Tag Archives: Smoke Jumper knives

My Personal Bark River Smoke Jumper Knife Review

I have the Smoke Jumper knife a few weeks back, but I didn`t had the time until now to review it. I first wanted to have enough time to use for several tests to see its full potential.

Overall Features

The Smoke Jumper knife`s 50-100B blade is made from carbon steel and has a thickness of 3/16 inches. It has a cutting edge is of 5 3/8 inches and a length of 6 inches. On the knife`s top a beautiful false grind can be found which makes for a sharp tip which is still powerful enough for good penetration.

The Bark River Smoke Jumper knife includes a double-quillion guard (some knives have only one quillion) and a handle which is pretty nicely contoured which completely hides its tang. The knife will come in a great leather sheath made by Sharpshooter Sheath Systems.

Immediately when I took the knife out of its box, I noticed how light it feels in my hand. It gives you the feeling that it is weight forward, but yet ideally balanced at the very same time. It`s blade looks like it cannot wait to start cutting. This great knife feels as powerful as a tank, although it is surprisingly light in its weight. No matter the selection of grips, the handle is quite comfortable.
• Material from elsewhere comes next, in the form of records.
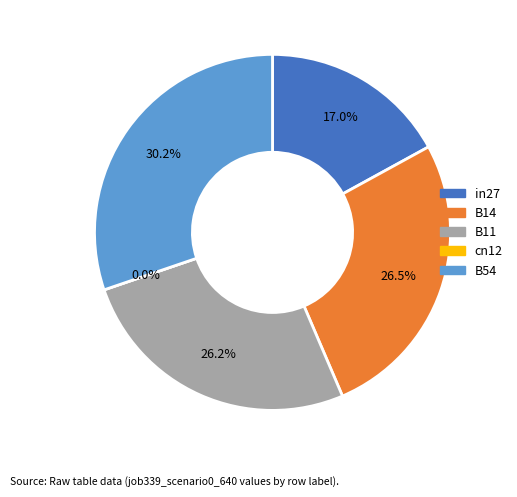

To the nearest percent, what is the combined percentage of cn12 and B54?

30%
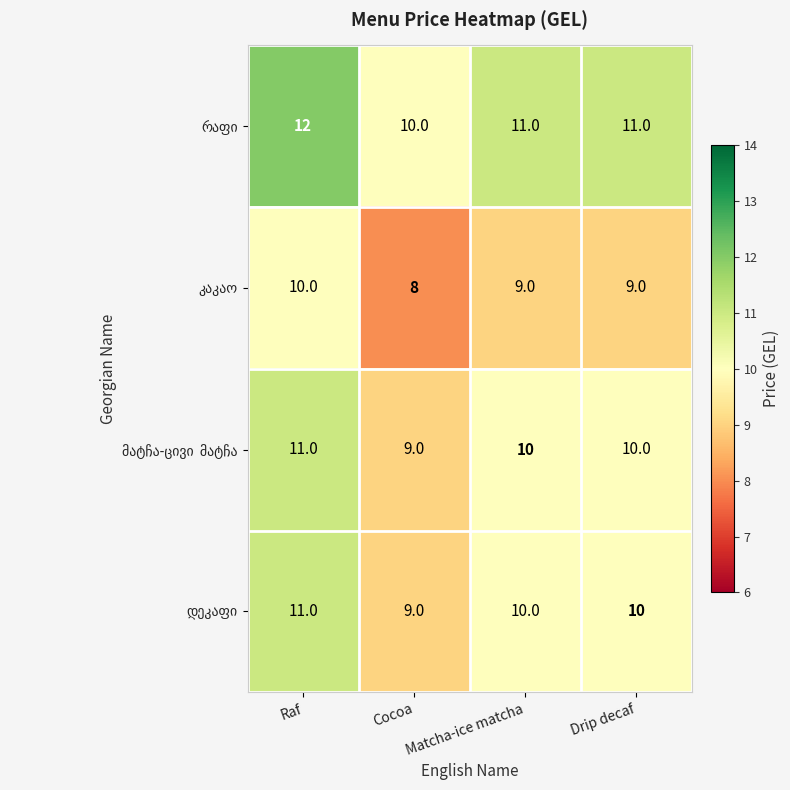

Which label corresponds to the largest value in the chart?

Raf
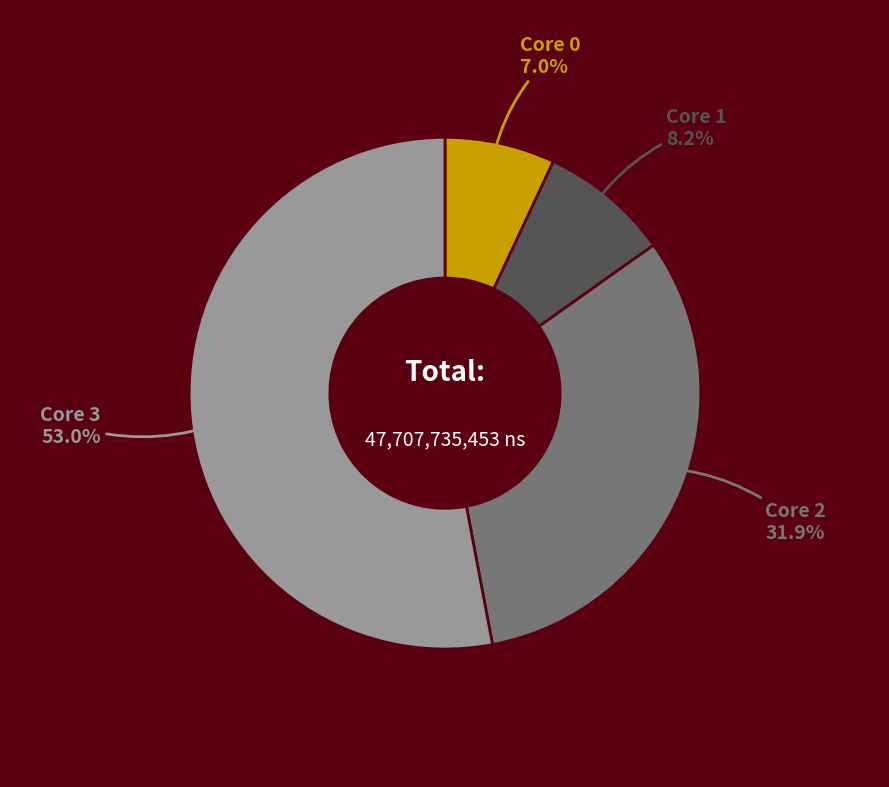

Does any single category account for the majority?

Yes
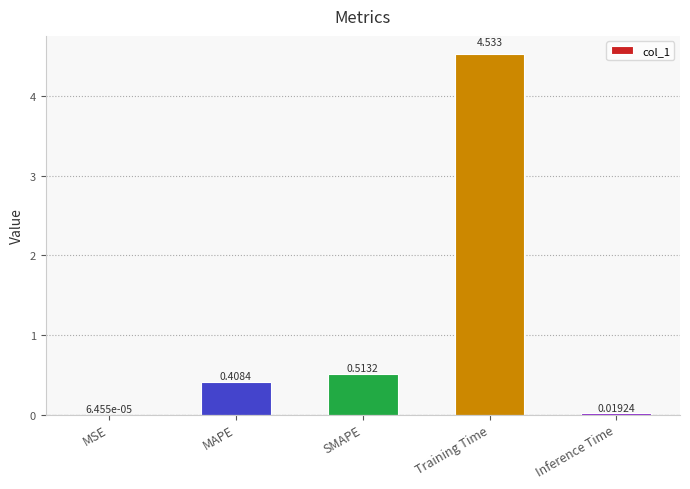

Which category has the highest value across all series?

Training Time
Bark River Smoke Jumper Knife

Knife Field Testing

The very first thing I did was to take it and do a little batoning. It wasn`t really necessary, but I was rather curious to see it in action. This knife batons quite well through all the size pieces. The false edge did not really hinder the entire process from what I could tell. I beat on it quite hard to cut some parts of the wood. I do not really know what sorts of wood I`ve mixed, but some part of it were quite tough to cut. Even though is quite light in weight, the Bark River Smoke Jumper knife bites quite deep.

Additionally to being a fighting knife, this seems more like a survival knife. I do not really have the right avenues to test it properly, so I want to stick with what I know. I look around for a few simulated survival-type tasks. The very first thing I noticed was a massive fatwood stump which had been cut, I think, by the Forest Service, so I was it first. Because this stump had a few unique thin ridges on its edge, it was pretty easy to split a few strips.

Final Conclusion

All in all, this knife has a lot more applications than just combat and survival. It`s well suited for just about any cutting tasks you throw at it. Its light weight makes it perfect for hiking or backpacking. You can even take it to fishing and realize its great potential. It is even great to have it around for day-to-day small tasks. You do not want to miss out this great knife.